** TEXT SEGMENT **

☆ ☆ ☆ ☆ ☆ ☆ ☆

I had a couple of minutes to kill before picking my children up from school yesterday, and instead of going to Hooked on Books and spending a couple minutes browsing the dollar books, I went to a nearby antique mall to browse.

Which led to buying some records, and often for more than a dollar each.

I got four for a total of like ten bucks.

The list includes:

  • Just Sylvia by Sylvia because I get Internet celebrity when I buy Sylvia albums.
  • Another Place by Hiroshima. They must have had some sort of following here in Springfield, since their LPs show up from time to time. Since the band itself has been active from 1979 to now, I guess I’ll have to get some of their work on CDs.
  • Billy Preston & Syreeta, a collection of duets from the eponymous R&B singers.
  • Who’s Fooling Who by R&B group One Way (definitely not to be confused with One Direction).

☆ ☆ ☆ ☆ ☆ ☆ ☆

** GIVEN INFORMATION **

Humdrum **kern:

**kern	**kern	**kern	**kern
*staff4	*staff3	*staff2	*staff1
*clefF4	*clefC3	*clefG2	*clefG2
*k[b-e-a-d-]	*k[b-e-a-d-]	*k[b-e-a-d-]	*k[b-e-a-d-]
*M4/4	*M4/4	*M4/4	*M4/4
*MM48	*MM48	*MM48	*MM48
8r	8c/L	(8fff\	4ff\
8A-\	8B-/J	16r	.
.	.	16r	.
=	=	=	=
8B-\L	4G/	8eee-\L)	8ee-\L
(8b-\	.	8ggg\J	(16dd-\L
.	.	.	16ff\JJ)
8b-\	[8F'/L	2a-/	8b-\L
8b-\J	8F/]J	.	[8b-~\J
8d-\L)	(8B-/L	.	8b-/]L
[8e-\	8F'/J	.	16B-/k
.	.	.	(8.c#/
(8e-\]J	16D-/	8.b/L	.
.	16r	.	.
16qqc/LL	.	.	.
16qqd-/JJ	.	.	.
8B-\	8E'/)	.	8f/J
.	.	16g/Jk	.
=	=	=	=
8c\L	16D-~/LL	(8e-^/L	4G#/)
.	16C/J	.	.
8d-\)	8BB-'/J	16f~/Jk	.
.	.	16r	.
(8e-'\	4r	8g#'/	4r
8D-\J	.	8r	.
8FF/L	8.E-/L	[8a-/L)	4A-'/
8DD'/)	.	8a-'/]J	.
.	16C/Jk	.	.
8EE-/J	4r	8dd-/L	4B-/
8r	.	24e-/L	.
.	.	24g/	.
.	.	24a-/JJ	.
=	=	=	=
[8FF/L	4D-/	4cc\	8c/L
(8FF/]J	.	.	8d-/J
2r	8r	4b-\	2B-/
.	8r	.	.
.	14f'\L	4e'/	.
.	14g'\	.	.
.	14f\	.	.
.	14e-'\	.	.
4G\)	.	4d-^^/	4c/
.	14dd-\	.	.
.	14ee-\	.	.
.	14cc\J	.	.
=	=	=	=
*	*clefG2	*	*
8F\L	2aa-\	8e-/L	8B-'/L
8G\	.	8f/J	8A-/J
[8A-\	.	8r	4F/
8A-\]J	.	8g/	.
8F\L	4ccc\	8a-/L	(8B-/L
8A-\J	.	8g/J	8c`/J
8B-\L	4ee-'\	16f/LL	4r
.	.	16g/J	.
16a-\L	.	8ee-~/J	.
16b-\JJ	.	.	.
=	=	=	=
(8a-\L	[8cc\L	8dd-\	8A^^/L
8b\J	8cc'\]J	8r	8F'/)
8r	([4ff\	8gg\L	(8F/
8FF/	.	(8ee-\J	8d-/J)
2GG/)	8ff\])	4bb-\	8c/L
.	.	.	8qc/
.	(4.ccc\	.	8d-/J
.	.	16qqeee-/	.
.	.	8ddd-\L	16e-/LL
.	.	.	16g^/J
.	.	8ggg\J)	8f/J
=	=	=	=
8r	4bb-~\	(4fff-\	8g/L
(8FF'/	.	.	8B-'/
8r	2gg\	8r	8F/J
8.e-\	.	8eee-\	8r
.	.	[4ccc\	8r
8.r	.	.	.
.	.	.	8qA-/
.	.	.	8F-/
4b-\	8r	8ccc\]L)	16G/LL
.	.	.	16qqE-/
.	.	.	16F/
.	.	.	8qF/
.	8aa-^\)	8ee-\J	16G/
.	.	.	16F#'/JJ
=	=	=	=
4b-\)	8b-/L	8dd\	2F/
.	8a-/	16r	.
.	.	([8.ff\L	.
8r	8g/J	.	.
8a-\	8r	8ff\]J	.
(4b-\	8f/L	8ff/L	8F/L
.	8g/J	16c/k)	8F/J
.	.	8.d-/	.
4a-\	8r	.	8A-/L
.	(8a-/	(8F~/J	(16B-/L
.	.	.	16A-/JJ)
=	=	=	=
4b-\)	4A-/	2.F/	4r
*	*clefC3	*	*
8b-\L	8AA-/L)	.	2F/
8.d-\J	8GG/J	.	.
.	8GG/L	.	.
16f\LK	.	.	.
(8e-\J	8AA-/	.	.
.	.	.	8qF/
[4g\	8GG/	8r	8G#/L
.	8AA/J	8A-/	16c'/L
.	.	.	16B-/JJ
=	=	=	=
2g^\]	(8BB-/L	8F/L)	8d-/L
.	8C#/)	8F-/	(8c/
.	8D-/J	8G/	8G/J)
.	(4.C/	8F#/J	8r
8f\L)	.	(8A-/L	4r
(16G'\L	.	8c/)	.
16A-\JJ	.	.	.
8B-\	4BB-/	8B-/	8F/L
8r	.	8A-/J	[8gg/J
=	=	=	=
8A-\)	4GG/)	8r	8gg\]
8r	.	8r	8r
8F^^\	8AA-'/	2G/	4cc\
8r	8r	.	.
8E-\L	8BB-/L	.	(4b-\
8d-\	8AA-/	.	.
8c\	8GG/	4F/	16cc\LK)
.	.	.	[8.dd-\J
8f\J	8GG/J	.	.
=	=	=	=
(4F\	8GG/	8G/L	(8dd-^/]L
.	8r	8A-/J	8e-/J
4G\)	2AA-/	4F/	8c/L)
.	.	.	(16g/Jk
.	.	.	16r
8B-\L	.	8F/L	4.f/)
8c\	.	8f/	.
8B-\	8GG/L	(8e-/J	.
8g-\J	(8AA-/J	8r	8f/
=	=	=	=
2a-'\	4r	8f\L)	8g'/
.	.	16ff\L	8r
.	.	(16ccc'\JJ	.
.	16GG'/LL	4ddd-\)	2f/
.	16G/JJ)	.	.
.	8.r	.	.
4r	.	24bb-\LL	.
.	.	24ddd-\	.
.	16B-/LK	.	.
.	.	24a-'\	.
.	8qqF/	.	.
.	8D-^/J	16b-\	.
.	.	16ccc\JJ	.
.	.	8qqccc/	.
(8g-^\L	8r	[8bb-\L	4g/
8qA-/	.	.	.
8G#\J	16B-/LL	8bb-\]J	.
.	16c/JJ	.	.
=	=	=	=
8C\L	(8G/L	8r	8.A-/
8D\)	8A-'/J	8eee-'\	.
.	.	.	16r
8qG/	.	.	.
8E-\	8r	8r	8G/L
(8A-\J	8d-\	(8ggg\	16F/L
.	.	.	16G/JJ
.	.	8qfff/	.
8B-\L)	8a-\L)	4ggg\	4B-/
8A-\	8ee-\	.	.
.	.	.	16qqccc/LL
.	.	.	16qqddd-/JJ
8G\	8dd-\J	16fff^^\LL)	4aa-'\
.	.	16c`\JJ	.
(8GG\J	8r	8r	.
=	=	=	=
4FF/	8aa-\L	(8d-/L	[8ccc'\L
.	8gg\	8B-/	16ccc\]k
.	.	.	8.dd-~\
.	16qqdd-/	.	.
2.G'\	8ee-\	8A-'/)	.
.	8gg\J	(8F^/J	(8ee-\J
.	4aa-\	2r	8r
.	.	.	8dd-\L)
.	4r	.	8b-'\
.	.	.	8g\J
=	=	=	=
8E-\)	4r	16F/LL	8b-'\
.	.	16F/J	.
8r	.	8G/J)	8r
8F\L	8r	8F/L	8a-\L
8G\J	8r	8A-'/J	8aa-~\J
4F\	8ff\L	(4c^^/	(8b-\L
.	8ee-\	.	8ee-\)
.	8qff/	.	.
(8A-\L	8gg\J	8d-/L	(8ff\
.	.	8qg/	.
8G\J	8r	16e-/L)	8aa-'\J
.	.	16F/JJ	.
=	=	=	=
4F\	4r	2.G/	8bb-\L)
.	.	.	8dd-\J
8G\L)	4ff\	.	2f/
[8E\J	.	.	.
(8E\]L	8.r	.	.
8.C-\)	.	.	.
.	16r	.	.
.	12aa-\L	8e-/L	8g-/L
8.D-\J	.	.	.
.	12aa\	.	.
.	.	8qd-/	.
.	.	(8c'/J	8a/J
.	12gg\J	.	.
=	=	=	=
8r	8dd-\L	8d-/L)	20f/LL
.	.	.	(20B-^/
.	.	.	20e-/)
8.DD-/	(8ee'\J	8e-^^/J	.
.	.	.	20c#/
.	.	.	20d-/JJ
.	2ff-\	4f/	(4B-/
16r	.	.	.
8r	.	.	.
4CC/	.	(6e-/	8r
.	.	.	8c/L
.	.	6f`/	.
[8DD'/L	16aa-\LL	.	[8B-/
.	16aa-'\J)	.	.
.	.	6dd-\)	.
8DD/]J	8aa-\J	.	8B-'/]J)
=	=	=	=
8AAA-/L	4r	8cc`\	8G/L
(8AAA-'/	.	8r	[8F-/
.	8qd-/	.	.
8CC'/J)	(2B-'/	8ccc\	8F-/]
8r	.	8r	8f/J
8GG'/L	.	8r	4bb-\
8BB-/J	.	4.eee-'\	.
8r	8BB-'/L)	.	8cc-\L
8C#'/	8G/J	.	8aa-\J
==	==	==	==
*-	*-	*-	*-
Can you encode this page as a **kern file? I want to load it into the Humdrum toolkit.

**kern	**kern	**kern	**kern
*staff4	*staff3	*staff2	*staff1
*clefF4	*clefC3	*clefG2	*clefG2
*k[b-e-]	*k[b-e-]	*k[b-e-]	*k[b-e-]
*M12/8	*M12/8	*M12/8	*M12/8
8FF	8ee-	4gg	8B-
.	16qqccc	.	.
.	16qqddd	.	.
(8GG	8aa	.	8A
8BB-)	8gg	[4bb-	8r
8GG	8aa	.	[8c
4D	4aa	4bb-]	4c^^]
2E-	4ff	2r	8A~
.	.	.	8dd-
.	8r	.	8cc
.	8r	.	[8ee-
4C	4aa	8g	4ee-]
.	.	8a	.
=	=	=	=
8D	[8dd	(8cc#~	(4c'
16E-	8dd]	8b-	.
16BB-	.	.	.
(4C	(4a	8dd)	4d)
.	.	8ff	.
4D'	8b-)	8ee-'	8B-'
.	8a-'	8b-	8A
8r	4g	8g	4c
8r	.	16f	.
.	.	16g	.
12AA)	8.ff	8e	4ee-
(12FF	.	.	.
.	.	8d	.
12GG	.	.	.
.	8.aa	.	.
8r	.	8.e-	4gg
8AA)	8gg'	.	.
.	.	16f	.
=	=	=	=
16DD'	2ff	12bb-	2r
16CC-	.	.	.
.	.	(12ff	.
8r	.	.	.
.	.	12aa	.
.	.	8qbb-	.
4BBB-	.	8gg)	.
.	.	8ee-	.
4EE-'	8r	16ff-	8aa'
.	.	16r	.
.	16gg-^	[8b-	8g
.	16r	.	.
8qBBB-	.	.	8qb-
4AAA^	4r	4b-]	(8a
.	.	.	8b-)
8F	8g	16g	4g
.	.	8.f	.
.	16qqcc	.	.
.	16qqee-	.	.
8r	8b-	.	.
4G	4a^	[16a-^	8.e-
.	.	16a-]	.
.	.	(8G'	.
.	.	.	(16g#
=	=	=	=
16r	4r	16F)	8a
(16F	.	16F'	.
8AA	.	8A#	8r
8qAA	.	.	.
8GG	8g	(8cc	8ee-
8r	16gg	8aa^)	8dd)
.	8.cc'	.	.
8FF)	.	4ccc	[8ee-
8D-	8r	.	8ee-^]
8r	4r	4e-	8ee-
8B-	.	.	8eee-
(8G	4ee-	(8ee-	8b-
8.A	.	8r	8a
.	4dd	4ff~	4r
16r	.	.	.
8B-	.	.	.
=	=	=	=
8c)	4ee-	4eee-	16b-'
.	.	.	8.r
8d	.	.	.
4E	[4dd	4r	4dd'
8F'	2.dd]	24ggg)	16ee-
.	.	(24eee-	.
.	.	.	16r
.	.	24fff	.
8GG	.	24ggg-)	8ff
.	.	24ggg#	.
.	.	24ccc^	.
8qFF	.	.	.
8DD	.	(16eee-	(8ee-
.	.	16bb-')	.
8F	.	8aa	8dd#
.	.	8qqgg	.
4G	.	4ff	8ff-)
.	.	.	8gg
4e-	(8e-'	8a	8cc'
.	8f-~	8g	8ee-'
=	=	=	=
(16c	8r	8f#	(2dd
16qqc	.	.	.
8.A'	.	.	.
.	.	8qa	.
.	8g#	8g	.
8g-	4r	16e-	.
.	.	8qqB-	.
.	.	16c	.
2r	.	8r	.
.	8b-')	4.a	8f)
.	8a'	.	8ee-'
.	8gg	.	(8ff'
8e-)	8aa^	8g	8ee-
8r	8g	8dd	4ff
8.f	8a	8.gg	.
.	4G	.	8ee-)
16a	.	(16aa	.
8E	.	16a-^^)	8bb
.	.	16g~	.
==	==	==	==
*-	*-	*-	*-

☆ ☆ ☆ ☆ ☆ ☆ ☆

** TASK REQUIREMENTS **
1) Repeat the part of the antique-mall album post from "I got four for" to "work on CDs.".
2) Pick up the antique-mall album post after its last line and keep writing it.

** RESPONSES BY ITEM NUMBER **
1)
I got four for a total of like ten bucks.

The list includes:

  • Just Sylvia by Sylvia because I get Internet celebrity when I buy Sylvia albums.
  • Another Place by Hiroshima. They must have had some sort of following here in Springfield, since their LPs show up from time to time. Since the band itself has been active from 1979 to now, I guess I’ll have to get some of their work on CDs.

2)
Note that the last features a woman in lingerie on the phone:

This is not the first record in my collection with that motif:

You might think to yourself, “Brian sure buys a lot of records with pretty women on the cover,” and I’d like to remind you of what I said in 2013:

If “pretty woman on the cover” were the only criterion, though, I’d own a lot more Sylvia albums today.

<moment of self awareness>Oh.</moment of self awareness>

In my defense, my accummulation of records is reaching such a level that I can find numerous motifs in them.

For example, take the back side of the One Way album:

The two cigarettes and two wine glasses motif appears on other albums such as:

Jackie Gleason presents Music for Lovers Only and:

Music for Romancing, which also features a woman reclined.

What was my point? I am not sure I had one. Although I’m pretty sure I need to get to building the record shelves that I’ve been promising or threatening for over a year now.

(For more motif comparison in record covers, see this and this. I’m no LP Cover Lover, except that I am. And I can see the blooming things, unlike the thumbnails of the cover art one sees in computer-based music players.)